Task prompt: Reproduce the following lines verbatim, preserving every word, number, and punctuation mark without alteration.
::::
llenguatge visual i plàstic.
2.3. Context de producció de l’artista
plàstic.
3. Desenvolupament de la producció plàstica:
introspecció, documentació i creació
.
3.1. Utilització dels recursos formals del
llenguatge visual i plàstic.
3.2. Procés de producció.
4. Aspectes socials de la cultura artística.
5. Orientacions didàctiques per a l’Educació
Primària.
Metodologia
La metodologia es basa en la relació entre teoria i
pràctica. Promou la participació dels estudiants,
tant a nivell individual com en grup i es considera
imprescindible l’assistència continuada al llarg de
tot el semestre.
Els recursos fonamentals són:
::::
Answer box:
llenguatge visual i plàstic.
2.3. Context de producció de l’artista
plàstic.
3. Desenvolupament de la producció plàstica:
introspecció, documentació i creació
.
3.1. Utilització dels recursos formals del
llenguatge visual i plàstic.
3.2. Procés de producció.
4. Aspectes socials de la cultura artística.
5. Orientacions didàctiques per a l’Educació
Primària.
Metodologia
La metodologia es basa en la relació entre teoria i
pràctica. Promou la participació dels estudiants,
tant a nivell individual com en grup i es considera
imprescindible l’assistència continuada al llarg de
tot el semestre.
Els recursos fonamentals són:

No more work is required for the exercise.